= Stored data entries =
-- -- --

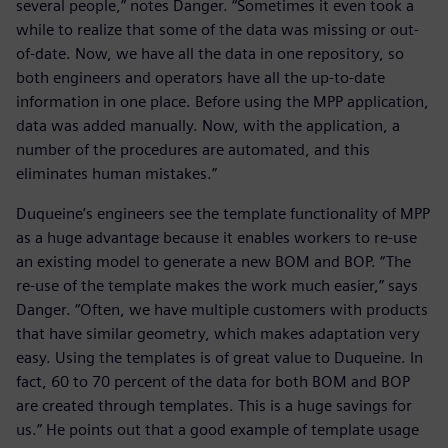
several people,” notes Danger. “Sometimes it even took a
while to realize that some of the data was missing or out-
of-date. Now, we have all the data in one repository, so
both engineers and operators have all the up-to-date
information in one place. Before using the MPP application,
data was added manually. Now, with the application, a
number of the procedures are automated, and this
eliminates human mistakes.”
Duqueine’s engineers see the template functionality of MPP
as a huge advantage because it enables workers to re-use
an existing model to generate a new BOM and BOP. “The
re-use of the template makes the work much easier,” says
Danger. “Often, we have multiple customers with products
that have similar geometry, which makes adaptation very
easy. Using the templates is of great value to Duqueine. In
fact, 60 to 70 percent of the data for both BOM and BOP
are created through templates. This is a huge savings for
us.” He points out that a good example of template usage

-- -- --

= Directive =
Render the read text from all the rows above as a numbered list, one line per item, skipping blank lines. Leave the pictures out of your answer.

= Solution for this problem =
1. several people,” notes Danger. “Sometimes it even took a
2. while to realize that some of the data was missing or out-
3. of-date. Now, we have all the data in one repository, so
4. both engineers and operators have all the up-to-date
5. information in one place. Before using the MPP application,
6. data was added manually. Now, with the application, a
7. number of the procedures are automated, and this
8. eliminates human mistakes.”
9. Duqueine’s engineers see the template functionality of MPP
10. as a huge advantage because it enables workers to re-use
11. an existing model to generate a new BOM and BOP. “The
12. re-use of the template makes the work much easier,” says
13. Danger. “Often, we have multiple customers with products
14. that have similar geometry, which makes adaptation very
15. easy. Using the templates is of great value to Duqueine. In
16. fact, 60 to 70 percent of the data for both BOM and BOP
17. are created through templates. This is a huge savings for
18. us.” He points out that a good example of template usage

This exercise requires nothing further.